DATASET RECORDS: Begin
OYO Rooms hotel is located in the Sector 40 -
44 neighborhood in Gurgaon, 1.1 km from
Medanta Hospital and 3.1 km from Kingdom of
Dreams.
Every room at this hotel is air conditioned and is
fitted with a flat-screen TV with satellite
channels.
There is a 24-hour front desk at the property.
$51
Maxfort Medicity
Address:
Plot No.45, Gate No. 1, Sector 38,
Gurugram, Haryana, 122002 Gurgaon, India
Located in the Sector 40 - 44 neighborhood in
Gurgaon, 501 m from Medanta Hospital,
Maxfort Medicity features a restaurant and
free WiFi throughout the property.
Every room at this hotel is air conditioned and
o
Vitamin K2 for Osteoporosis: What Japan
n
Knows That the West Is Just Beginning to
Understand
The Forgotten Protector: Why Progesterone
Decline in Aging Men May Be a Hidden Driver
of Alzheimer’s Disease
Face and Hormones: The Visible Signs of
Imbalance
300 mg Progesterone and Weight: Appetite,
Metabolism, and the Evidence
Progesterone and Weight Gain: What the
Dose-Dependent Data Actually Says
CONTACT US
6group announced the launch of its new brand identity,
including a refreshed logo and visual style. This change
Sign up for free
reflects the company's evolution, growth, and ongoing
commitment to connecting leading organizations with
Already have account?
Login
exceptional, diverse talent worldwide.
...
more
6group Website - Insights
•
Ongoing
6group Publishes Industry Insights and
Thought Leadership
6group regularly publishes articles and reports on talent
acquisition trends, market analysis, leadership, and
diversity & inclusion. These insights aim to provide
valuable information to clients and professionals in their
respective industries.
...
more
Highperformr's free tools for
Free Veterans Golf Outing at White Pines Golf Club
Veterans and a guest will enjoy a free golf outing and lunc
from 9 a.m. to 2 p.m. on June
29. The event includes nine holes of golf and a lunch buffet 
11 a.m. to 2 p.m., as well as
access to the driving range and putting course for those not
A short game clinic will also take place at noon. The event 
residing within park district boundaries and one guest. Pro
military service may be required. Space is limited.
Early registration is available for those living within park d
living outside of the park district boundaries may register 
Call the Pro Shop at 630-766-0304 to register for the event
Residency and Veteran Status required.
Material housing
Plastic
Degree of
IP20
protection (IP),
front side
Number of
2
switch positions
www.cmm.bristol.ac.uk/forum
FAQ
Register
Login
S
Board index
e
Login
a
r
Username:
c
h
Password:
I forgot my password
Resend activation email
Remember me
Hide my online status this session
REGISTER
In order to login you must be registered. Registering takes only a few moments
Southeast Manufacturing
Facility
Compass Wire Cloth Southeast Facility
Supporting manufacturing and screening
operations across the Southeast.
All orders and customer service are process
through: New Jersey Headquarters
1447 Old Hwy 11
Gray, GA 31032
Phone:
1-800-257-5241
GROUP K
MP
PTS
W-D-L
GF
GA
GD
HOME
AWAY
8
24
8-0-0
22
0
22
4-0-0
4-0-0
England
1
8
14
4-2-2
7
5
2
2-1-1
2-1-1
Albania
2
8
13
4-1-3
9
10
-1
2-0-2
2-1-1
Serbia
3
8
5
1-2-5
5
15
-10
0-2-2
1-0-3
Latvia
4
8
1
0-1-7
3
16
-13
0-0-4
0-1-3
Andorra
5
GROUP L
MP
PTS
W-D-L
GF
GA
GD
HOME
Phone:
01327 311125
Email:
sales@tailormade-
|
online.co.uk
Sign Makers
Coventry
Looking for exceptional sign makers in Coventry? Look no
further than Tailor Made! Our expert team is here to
DATASET RECORDS: End
#### EXERCISE AIM
Return the lines of the records unchanged, from the start of the records through the line containing "Call the Pro", both ends included.

#### OUTPUT OF THE EXERCISE
OYO Rooms hotel is located in the Sector 40 -
44 neighborhood in Gurgaon, 1.1 km from
Medanta Hospital and 3.1 km from Kingdom of
Dreams.
Every room at this hotel is air conditioned and is
fitted with a flat-screen TV with satellite
channels.
There is a 24-hour front desk at the property.
$51
Maxfort Medicity
Address:
Plot No.45, Gate No. 1, Sector 38,
Gurugram, Haryana, 122002 Gurgaon, India
Located in the Sector 40 - 44 neighborhood in
Gurgaon, 501 m from Medanta Hospital,
Maxfort Medicity features a restaurant and
free WiFi throughout the property.
Every room at this hotel is air conditioned and
o
Vitamin K2 for Osteoporosis: What Japan
n
Knows That the West Is Just Beginning to
Understand
The Forgotten Protector: Why Progesterone
Decline in Aging Men May Be a Hidden Driver
of Alzheimer’s Disease
Face and Hormones: The Visible Signs of
Imbalance
300 mg Progesterone and Weight: Appetite,
Metabolism, and the Evidence
Progesterone and Weight Gain: What the
Dose-Dependent Data Actually Says
CONTACT US
6group announced the launch of its new brand identity,
including a refreshed logo and visual style. This change
Sign up for free
reflects the company's evolution, growth, and ongoing
commitment to connecting leading organizations with
Already have account?
Login
exceptional, diverse talent worldwide.
...
more
6group Website - Insights
•
Ongoing
6group Publishes Industry Insights and
Thought Leadership
6group regularly publishes articles and reports on talent
acquisition trends, market analysis, leadership, and
diversity & inclusion. These insights aim to provide
valuable information to clients and professionals in their
respective industries.
...
more
Highperformr's free tools for
Free Veterans Golf Outing at White Pines Golf Club
Veterans and a guest will enjoy a free golf outing and lunc
from 9 a.m. to 2 p.m. on June
29. The event includes nine holes of golf and a lunch buffet 
11 a.m. to 2 p.m., as well as
access to the driving range and putting course for those not
A short game clinic will also take place at noon. The event 
residing within park district boundaries and one guest. Pro
military service may be required. Space is limited.
Early registration is available for those living within park d
living outside of the park district boundaries may register 
Call the Pro Shop at 630-766-0304 to register for the event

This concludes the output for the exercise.